Bu anlamda, “defterli oğlan” sadece Türkiye’ye özgü bir figür değildir; global ölçekte erkeklik normlarının dönüşümüyle ilgilidir. Farklı ırk ve etnik kökenlerde de “fazla hassas” ya da “fazla akıllı” erkeklerin alay konusu yapılması, patriyarkal sistemin evrensel bir tezahürüdür.

Kadınların Empatik, Erkeklerin Çözüm Odaklı Yaklaşımı: Bir Denge Arayışı

Kadınlar genellikle bu tür toplumsal baskılara empatik yaklaşır; erkeklerin duygusal yüklerini anlamaya çalışır, özellikle ilişkilerde içe kapanıklığın nedenini sorgular. Erkekler ise, çözüm odaklı reflekslerle yaklaşır: “Ne yapabilirim, nasıl davranmalıyım?” sorusunu sorar.

Ancak gerçek ilerleme, iki yaklaşımın birleşiminde yatıyor. Kadınların empatisi, erkeklerin stratejik düşüncesiyle birleştiğinde, toplumsal kalıpların duvarları çatlıyor. “Defterli oğlan” bu duvarın ardında kalmak yerine, onu aşmanın bir sembolü haline gelebilir. Çünkü aslında burada mesele sadece bir defter değil; kendi iç dünyasına not düşme cesareti.

Sosyolojik Yorum: “Erkeklik” Yeniden Tanımlanabilir mi?

Erkeklik, tarihsel olarak güç, statü ve kontrolle ilişkilendirildi. Fakat modern toplumlar artık başka bir erdem arıyor: farkındalık. “Defterli oğlan” tam da bu farkındalığın sembolü olabilir — duygularını tanıyan, düşüncelerini yazıya döken, çevresiyle ilişkisini gözlemleyen bir erkek modeli.

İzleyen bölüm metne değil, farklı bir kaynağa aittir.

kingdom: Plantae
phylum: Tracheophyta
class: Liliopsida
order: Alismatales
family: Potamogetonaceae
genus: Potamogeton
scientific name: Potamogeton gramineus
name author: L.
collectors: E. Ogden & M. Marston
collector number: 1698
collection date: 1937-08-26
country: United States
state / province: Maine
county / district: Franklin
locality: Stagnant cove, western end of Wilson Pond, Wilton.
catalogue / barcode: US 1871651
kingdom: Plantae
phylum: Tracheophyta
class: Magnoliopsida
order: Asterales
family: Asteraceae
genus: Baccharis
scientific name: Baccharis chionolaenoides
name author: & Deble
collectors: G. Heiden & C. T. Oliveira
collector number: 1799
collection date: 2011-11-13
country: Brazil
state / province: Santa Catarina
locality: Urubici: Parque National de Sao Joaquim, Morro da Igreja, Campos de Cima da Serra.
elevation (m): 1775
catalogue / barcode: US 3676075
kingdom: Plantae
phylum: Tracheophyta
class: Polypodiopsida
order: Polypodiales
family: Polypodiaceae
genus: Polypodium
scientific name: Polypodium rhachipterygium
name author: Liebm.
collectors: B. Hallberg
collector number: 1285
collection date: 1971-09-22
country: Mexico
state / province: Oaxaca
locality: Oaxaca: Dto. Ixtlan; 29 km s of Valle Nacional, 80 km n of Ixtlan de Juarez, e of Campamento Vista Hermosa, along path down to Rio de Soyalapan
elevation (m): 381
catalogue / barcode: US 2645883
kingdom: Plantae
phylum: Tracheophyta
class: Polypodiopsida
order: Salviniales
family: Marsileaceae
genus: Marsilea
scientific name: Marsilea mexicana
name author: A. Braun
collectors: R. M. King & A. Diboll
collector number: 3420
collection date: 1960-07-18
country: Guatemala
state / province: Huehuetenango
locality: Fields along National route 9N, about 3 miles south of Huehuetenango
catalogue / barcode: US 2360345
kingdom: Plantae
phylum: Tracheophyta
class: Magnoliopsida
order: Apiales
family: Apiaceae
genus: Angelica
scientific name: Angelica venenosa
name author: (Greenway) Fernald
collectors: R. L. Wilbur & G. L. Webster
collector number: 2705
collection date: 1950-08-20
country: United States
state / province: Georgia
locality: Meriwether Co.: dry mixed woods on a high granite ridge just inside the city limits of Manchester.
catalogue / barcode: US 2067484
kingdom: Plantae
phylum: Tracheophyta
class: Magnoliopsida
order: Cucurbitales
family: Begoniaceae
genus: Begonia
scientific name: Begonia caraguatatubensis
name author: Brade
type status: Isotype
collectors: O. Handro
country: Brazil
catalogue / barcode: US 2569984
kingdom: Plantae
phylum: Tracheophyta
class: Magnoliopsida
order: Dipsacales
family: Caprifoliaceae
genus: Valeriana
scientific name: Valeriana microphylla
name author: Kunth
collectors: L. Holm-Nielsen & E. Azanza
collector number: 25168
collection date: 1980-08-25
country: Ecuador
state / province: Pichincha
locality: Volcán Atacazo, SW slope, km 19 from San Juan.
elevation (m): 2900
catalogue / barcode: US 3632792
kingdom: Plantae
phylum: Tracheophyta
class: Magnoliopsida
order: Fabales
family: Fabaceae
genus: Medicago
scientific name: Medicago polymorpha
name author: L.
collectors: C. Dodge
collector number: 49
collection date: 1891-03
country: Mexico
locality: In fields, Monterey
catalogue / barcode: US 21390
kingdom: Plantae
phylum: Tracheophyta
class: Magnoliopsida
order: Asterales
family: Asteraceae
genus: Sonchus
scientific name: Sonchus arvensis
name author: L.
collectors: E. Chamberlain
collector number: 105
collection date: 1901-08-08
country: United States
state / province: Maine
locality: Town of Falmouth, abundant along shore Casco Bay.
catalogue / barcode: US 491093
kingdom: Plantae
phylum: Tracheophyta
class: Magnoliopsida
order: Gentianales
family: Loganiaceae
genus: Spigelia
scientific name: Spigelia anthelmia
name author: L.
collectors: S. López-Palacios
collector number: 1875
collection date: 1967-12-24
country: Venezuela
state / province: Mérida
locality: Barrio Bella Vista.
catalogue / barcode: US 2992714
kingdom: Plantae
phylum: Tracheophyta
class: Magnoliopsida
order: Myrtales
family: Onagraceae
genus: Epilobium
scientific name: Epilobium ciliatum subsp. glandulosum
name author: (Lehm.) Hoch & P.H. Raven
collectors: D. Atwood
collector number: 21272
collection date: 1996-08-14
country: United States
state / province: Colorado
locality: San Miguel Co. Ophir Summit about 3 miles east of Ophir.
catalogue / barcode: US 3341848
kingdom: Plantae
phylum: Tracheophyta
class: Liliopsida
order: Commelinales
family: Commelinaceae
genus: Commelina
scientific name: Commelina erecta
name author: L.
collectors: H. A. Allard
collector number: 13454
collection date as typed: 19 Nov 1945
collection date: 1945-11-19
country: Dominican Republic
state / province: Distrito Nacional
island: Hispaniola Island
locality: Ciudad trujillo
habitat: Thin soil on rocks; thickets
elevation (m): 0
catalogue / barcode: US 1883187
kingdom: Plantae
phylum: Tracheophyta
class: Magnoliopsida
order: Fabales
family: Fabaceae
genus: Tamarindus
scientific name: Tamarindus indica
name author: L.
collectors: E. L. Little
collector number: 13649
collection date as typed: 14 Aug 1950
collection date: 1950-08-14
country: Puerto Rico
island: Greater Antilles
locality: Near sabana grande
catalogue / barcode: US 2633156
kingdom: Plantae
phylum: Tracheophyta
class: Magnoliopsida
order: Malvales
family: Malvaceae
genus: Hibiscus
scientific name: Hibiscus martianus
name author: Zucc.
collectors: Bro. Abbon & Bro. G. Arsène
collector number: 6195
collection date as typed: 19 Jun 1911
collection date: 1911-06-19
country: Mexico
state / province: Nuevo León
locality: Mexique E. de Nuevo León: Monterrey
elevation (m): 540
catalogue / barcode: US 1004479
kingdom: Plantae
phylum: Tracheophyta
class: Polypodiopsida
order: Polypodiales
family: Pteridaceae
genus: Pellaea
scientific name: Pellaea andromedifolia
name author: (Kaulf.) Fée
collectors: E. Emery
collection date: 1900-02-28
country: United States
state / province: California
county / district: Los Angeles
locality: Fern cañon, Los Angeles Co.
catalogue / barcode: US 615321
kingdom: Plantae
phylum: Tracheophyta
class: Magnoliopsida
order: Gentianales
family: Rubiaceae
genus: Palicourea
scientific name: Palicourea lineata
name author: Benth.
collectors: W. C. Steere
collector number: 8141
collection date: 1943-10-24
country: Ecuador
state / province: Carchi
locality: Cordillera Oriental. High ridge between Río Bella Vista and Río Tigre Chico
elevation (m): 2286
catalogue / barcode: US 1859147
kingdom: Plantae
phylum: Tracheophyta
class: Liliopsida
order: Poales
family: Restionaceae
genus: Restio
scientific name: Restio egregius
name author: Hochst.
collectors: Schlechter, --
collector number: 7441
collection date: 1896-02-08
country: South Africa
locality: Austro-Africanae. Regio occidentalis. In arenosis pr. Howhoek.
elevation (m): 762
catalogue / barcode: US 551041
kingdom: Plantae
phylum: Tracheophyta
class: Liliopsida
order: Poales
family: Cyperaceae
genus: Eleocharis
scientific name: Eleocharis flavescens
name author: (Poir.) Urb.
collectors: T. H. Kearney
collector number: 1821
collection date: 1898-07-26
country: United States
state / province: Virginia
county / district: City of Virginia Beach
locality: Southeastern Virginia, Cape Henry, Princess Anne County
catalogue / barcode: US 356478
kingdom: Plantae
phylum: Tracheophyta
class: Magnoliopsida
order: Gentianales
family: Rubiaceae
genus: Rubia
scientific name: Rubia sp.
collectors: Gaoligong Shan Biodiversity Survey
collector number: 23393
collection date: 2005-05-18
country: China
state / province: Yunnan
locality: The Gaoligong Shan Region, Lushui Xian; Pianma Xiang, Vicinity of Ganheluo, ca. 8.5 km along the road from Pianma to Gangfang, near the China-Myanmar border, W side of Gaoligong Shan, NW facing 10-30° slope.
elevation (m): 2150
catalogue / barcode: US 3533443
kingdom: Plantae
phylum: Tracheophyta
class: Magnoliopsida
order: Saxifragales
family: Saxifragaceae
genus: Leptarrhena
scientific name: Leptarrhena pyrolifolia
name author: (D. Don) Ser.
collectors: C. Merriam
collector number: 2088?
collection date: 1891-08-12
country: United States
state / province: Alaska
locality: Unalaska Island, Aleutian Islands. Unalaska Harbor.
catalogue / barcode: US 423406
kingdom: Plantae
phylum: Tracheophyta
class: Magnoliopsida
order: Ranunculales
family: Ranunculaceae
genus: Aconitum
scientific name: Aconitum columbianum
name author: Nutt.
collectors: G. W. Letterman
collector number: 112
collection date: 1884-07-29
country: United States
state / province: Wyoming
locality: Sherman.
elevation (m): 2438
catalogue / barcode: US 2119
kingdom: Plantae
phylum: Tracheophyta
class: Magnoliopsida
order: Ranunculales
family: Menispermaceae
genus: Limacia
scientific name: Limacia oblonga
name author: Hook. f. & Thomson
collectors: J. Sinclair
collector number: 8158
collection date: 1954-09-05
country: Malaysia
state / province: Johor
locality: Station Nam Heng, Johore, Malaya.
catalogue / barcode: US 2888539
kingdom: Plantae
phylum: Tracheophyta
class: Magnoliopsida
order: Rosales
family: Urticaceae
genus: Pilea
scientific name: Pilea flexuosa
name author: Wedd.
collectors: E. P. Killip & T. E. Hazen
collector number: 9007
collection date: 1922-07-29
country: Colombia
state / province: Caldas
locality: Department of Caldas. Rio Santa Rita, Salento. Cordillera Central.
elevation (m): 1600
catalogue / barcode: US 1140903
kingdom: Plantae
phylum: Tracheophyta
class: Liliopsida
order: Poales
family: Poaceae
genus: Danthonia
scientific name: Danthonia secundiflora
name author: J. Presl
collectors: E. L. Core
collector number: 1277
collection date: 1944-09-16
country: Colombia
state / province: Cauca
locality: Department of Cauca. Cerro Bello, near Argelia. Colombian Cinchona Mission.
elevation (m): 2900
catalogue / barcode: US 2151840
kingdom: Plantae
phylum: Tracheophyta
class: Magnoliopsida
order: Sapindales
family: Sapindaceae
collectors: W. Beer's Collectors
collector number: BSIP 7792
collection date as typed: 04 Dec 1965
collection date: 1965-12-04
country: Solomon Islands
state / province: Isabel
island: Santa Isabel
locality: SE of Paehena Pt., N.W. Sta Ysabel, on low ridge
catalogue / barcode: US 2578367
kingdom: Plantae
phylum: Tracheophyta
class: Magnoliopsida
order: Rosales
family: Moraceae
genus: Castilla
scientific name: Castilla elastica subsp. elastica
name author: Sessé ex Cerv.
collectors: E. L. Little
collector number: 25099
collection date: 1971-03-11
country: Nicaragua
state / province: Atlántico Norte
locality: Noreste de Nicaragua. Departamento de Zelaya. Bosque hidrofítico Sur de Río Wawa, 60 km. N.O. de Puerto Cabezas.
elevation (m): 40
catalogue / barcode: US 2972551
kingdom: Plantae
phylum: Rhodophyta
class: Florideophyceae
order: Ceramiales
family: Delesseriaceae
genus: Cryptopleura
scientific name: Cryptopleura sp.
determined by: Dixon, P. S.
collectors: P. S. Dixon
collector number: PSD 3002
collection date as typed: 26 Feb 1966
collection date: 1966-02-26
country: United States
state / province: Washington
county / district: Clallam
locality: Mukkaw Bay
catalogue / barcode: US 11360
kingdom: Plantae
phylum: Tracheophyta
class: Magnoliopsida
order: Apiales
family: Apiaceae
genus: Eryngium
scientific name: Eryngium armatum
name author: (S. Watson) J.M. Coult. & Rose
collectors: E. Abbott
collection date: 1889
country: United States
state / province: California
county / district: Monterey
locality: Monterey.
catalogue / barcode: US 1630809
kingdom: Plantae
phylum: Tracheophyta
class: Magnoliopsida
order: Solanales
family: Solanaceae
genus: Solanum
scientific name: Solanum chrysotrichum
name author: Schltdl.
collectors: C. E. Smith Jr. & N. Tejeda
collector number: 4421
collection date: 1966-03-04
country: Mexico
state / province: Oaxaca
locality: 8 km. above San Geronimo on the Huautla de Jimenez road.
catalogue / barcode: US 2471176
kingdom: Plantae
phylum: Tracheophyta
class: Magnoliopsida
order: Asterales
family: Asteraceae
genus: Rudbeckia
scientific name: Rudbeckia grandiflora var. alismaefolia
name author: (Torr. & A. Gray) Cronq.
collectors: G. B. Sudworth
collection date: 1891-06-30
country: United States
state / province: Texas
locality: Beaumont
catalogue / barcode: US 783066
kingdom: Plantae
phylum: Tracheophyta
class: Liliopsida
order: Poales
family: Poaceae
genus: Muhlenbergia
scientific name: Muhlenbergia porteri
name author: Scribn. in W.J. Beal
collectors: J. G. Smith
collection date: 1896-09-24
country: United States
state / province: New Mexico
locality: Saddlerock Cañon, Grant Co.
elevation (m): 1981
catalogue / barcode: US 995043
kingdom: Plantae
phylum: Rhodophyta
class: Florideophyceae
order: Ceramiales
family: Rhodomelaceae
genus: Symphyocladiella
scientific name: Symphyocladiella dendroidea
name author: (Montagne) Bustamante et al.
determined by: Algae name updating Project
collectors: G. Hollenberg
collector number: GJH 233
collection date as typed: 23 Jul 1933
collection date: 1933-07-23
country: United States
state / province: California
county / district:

Toplum, bu modeli dışlamak yerine kabul etmeyi öğrendiğinde, hem erkekler hem kadınlar özgürleşecek. Çünkü her birey, kimliğini toplumsal beklentilerle değil, kendi değerleriyle kurma hakkına sahip olmalı.

Sonuç: Bir Küçük Defterin İçine Sığmayan Büyük Bir Dönüşüm

“Defterli oğlan” ifadesi, basit bir mizah öğesi gibi görünse de, toplumsal cinsiyet, sınıf ve kültürün kesiştiği bir aynadır. Bu aynaya bakmak, bize hem erkekliğin hem insanlığın sınırlarını yeniden düşünme fırsatı verir.

Peki, sizce “duygularını yazan erkek” zayıf mıdır, yoksa kendi iç gücünü tanımış bir birey midir?

Ve daha önemlisi: biz, toplum olarak bu gücü görmeye hazır mıyız?